• TASK STATEMENT
From the material below, pull each line containing the string "猫ニュース".

• RAW DATA
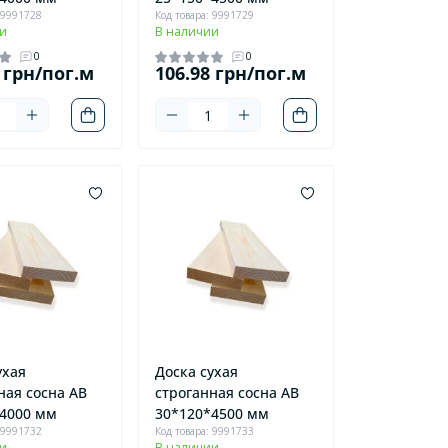
 9991728
Код товара: 9991729
и
В наличии
0
0
 грн/пог.м
106.98 грн/пог.м
ухая
Доска сухая
ная сосна AB
строганная сосна AB
4000 мм
30*120*4500 мм
 9991732
Код товара: 9991733
и
В наличии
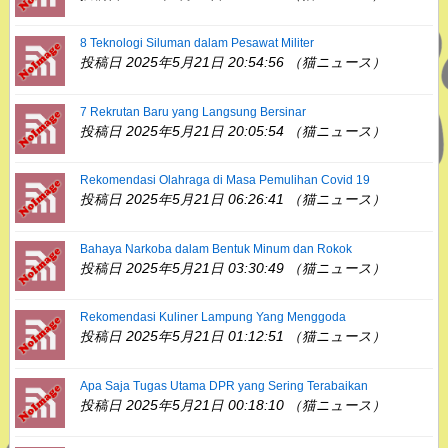
8 Teknologi Siluman dalam Pesawat Militer
投稿日 2025年5月21日 20:54:56 （猫ニュース）
7 Rekrutan Baru yang Langsung Bersinar
投稿日 2025年5月21日 20:05:54 （猫ニュース）
Rekomendasi Olahraga di Masa Pemulihan Covid 19
投稿日 2025年5月21日 06:26:41 （猫ニュース）
Bahaya Narkoba dalam Bentuk Minum dan Rokok
投稿日 2025年5月21日 03:30:49 （猫ニュース）
Rekomendasi Kuliner Lampung Yang Menggoda
投稿日 2025年5月21日 01:12:51 （猫ニュース）
Apa Saja Tugas Utama DPR yang Sering Terabaikan
投稿日 2025年5月21日 00:18:10 （猫ニュース）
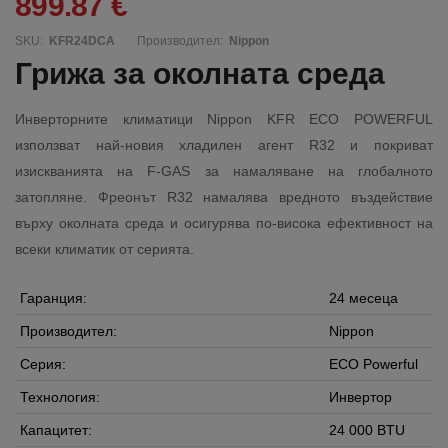
899.87 €
SKU:
KFR24DCA
Производител:
Nippon
Грижа за околната среда
Инверторните климатици Nippon KFR ECO POWERFUL
използват най-новия хладилен агент R32 и покриват
изискванията на F-GAS за намаляване на глобалното
затопляне. Фреонът R32 намалява вредното въздействие
върху околната среда и осигурява по-висока ефективност на
всеки климатик от серията.
Гаранция:
24 месеца
Производител:
Nippon
Серия:
ECO Powerful
Технология:
Инвертор
Капацитет:
24 000 BTU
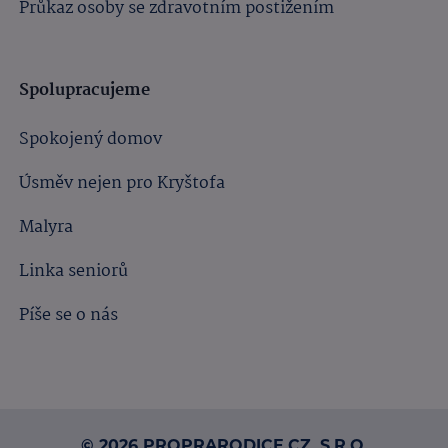
Průkaz osoby se zdravotním postižením
Spolupracujeme
Spokojený domov
Úsměv nejen pro Kryštofa
Malyra
Linka seniorů
Píše se o nás
© 2026 PROPRARODICE.CZ, S.R.O.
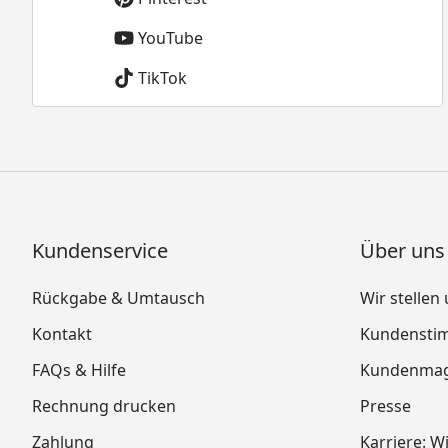
YouTube
TikTok
Kundenservice
Über uns
Rückgabe & Umtausch
Wir stellen
Kontakt
Kundensti
FAQs & Hilfe
Kundenmag
Rechnung drucken
Presse
Zahlung
Karriere: W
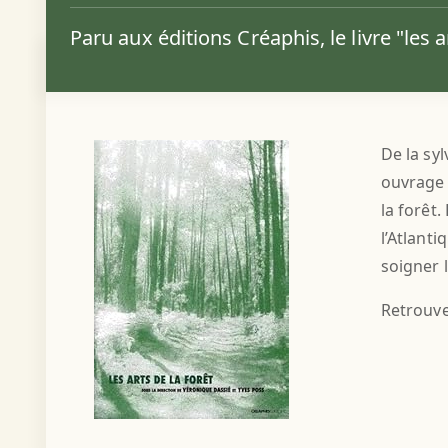
Paru aux éditions Créaphis, le livre "les 
De la syl
ouvrage e
la forêt
l’Atlanti
soigner l
Retrouve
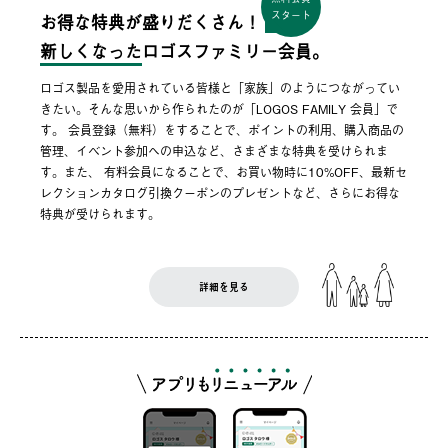
スタート
お得な特典が盛りだくさん！
新しくなった
ロゴスファミリー会員。
ロゴス製品を愛用されている皆様と「家族」のようにつながってい
きたい。そんな思いから作られたのが「LOGOS FAMILY 会員」で
す。 会員登録（無料）をすることで、ポイントの利用、購入商品の
管理、イベント参加への申込など、さまざまな特典を受けられま
す。また、 有料会員になることで、お買い物時に10%OFF、最新セ
レクションカタログ引換クーポンのプレゼントなど、さらにお得な
特典が受けられます。
詳細を見る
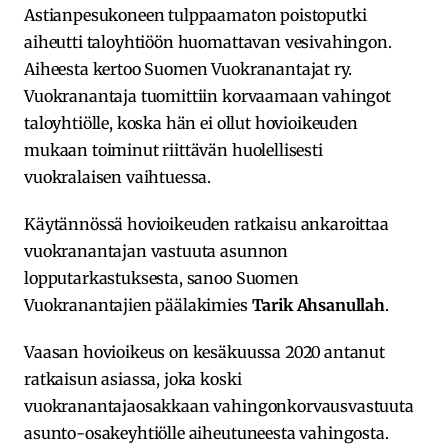
Astianpesukoneen tulppaamaton poistoputki
aiheutti taloyhtiöön huomattavan vesivahingon.
Aiheesta kertoo Suomen Vuokranantajat ry.
Vuokranantaja tuomittiin korvaamaan vahingot
taloyhtiölle, koska hän ei ollut hovioikeuden
mukaan toiminut riittävän huolellisesti
vuokralaisen vaihtuessa.
Käytännössä hovioikeuden ratkaisu ankaroittaa
vuokranantajan vastuuta asunnon
lopputarkastuksesta, sanoo Suomen
Vuokranantajien päälakimies
Tarik Ahsanullah
.
Vaasan hovioikeus on kesäkuussa 2020 antanut
ratkaisun asiassa, joka koski
vuokranantajaosakkaan vahingonkorvausvastuuta
asunto-osakeyhtiölle aiheutuneesta vahingosta.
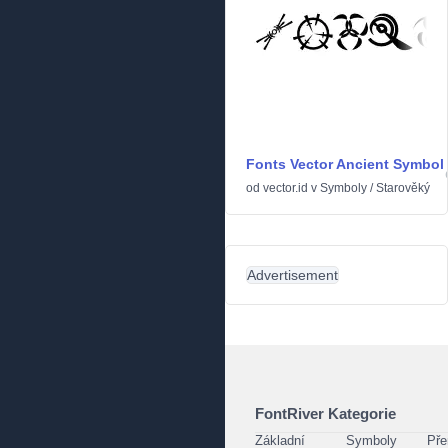
Fonts Vector Ancient Symbol
od
vector.id
v
Symboly
/
Starověký
Advertisement
FontRiver Kategorie
Základní
Symboly
Pře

• EXERCISE SOLUTION
投稿日 2025年5月21日 20:54:56 （猫ニュース）
投稿日 2025年5月21日 20:05:54 （猫ニュース）
投稿日 2025年5月21日 06:26:41 （猫ニュース）
投稿日 2025年5月21日 03:30:49 （猫ニュース）
投稿日 2025年5月21日 01:12:51 （猫ニュース）
投稿日 2025年5月21日 00:18:10 （猫ニュース）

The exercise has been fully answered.